Dataset content
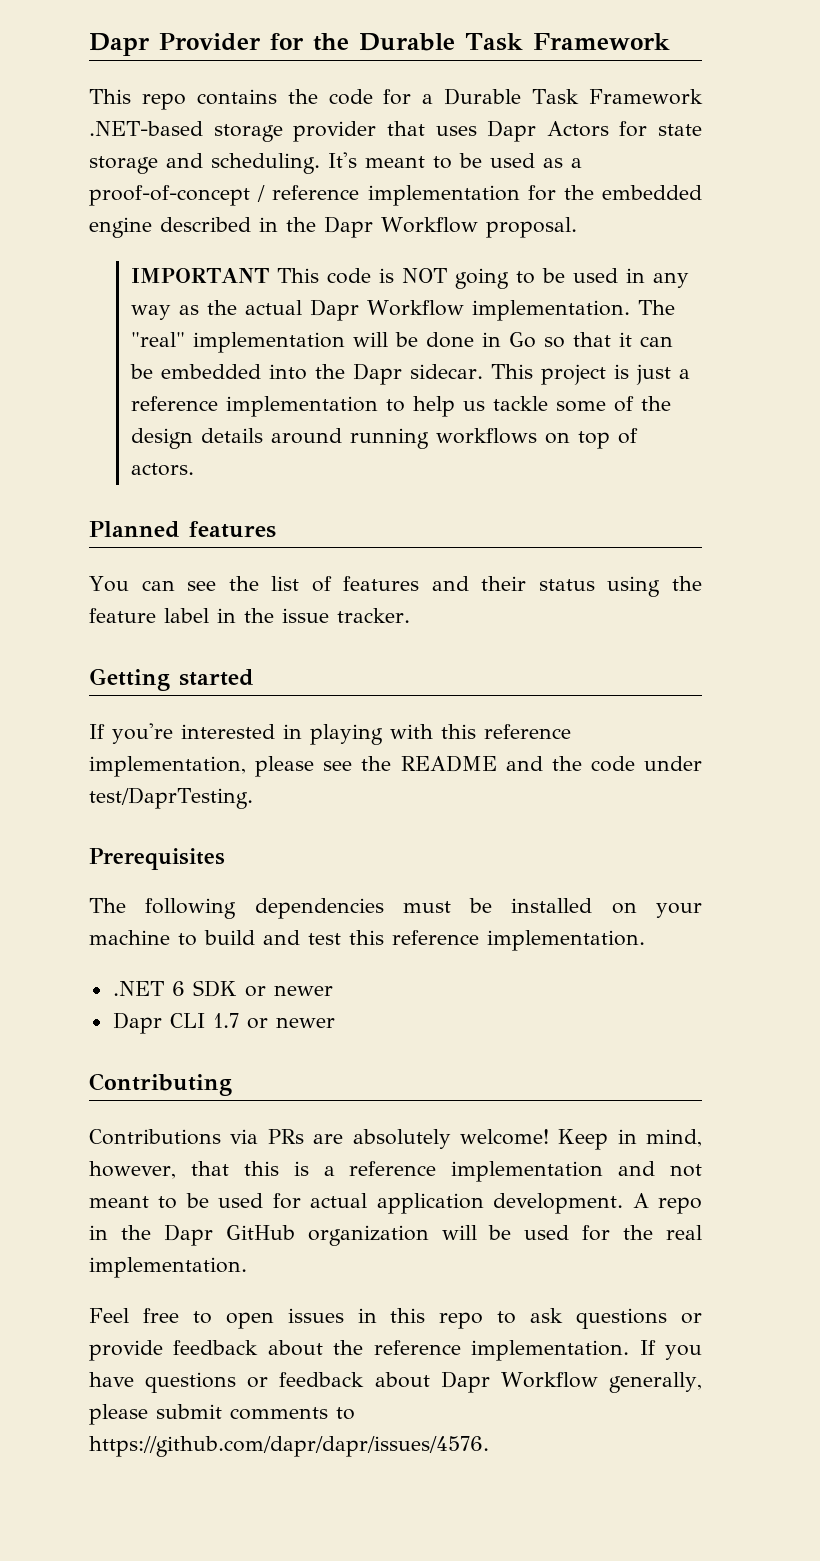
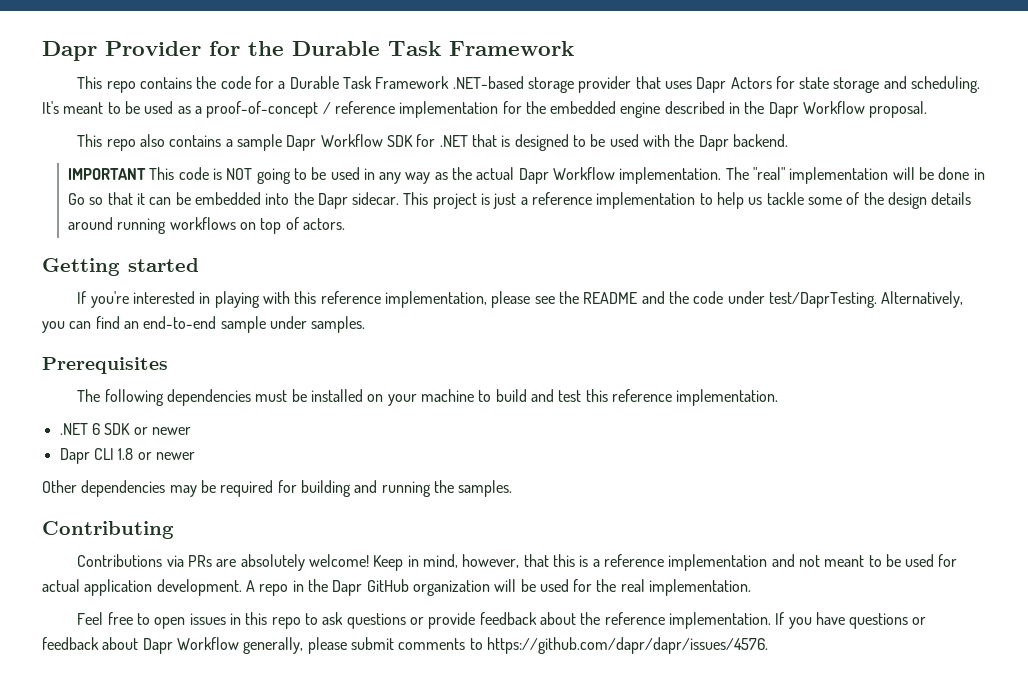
(577, 227) none -> [77,134,788,151] // This repo also contains a sample Dapr Workflow SDK for .NET that is designed to be used with the Dapr backend.
[89,521,276,538] [89,576,702,597] [89,608,410,623] // Planned features // You can see the list of features and their status using the feature label in the issue tracker. -> (345, 224) none
(253, 798) none -> [881,291,964,308] [42,316,366,333] Alternatively, you can find an end-to-end sample under samples.
[212,1013,335,1029] 1.7 or newer -> [118,448,195,460] [42,480,513,497] 1.8 or newer // Other dependencies may be required for building and running the samples.

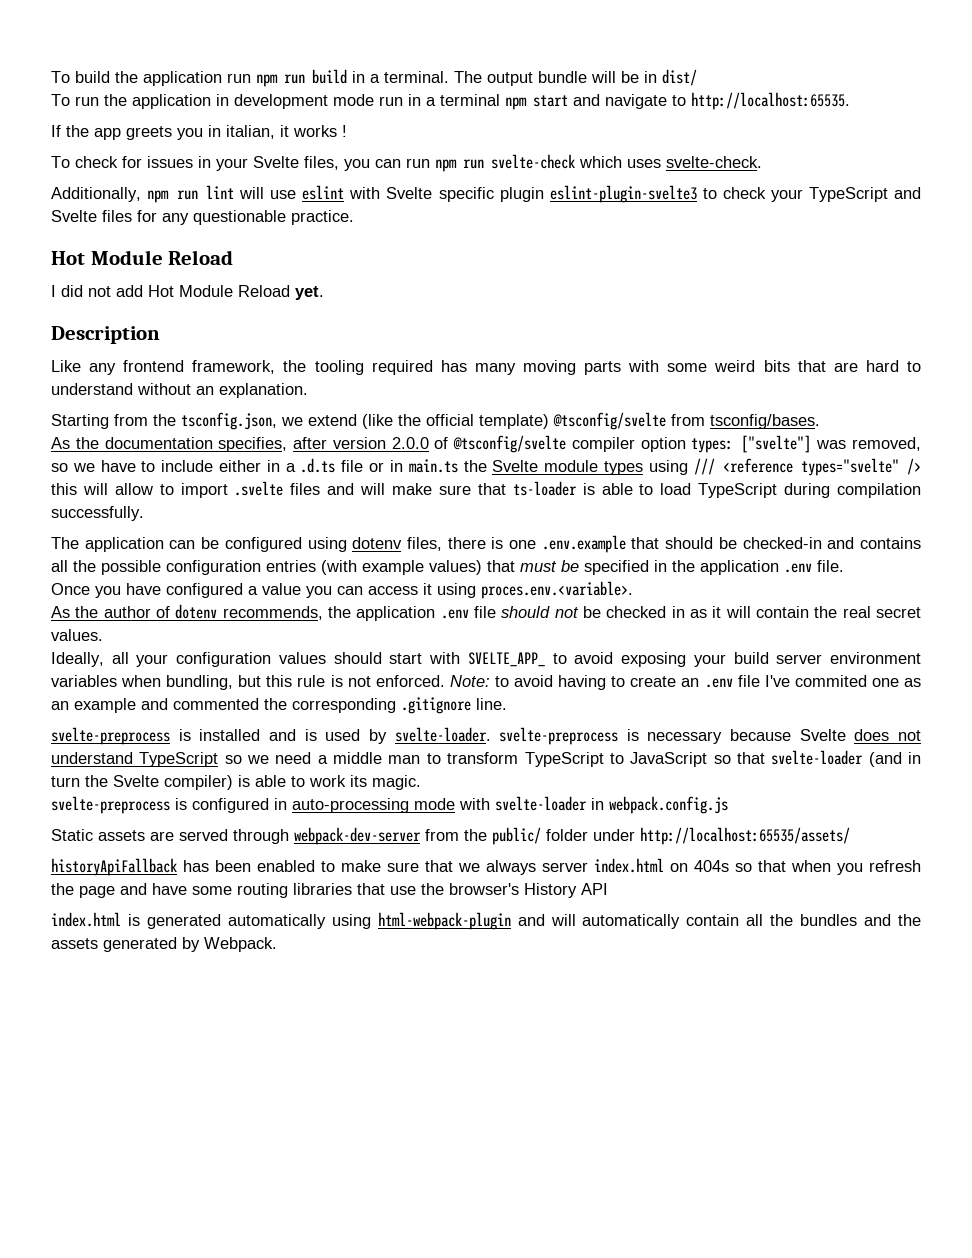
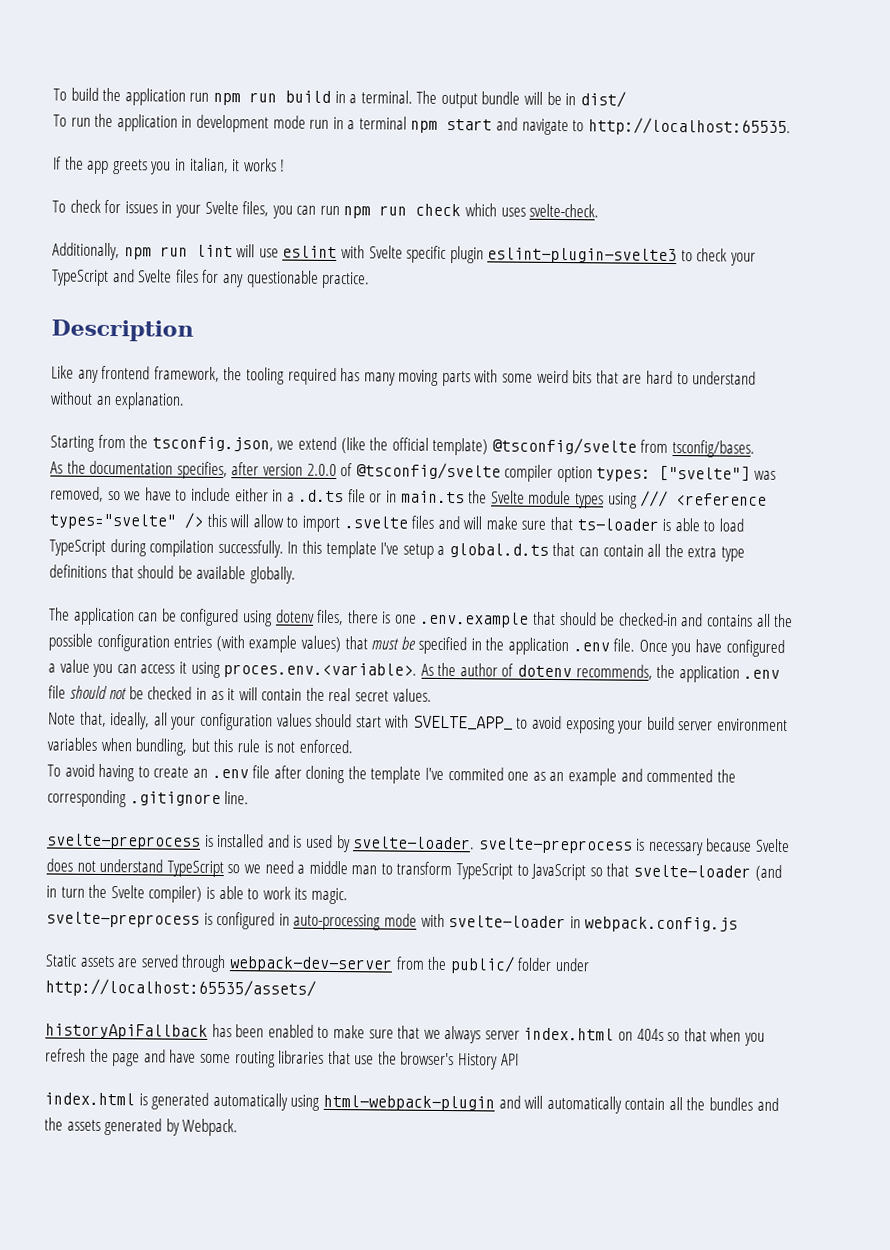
[491,154,575,169] svelte-check -> [415,203,462,217] check
[51,250,234,265] [51,285,324,300] // Hot Module Reload // I did not add Hot Module Reload yet. -> (371, 280) none
(144, 513) none -> [287,540,746,562] [49,564,296,584] In this template I've setup a global.d.ts that can contain all the extra type definitions that should be available globally.
(844, 566) // -> (636, 645) none
(633, 590) // -> (418, 670) none
[51,652,104,667] Ideally, -> [48,711,151,730] Note that, ideally,
[449,675,509,687] Note: to -> [47,764,61,777] // To
(760, 681) none -> [273,765,422,784] after cloning the template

What the task asks
From the records above, copy every line that holds the word "template".

Solution to the exercise
(144, 513) none -> [287,540,746,562] [49,564,296,584] In this template I've setup a global.d.ts that can contain all the extra type definitions that should be available globally.
(760, 681) none -> [273,765,422,784] after cloning the template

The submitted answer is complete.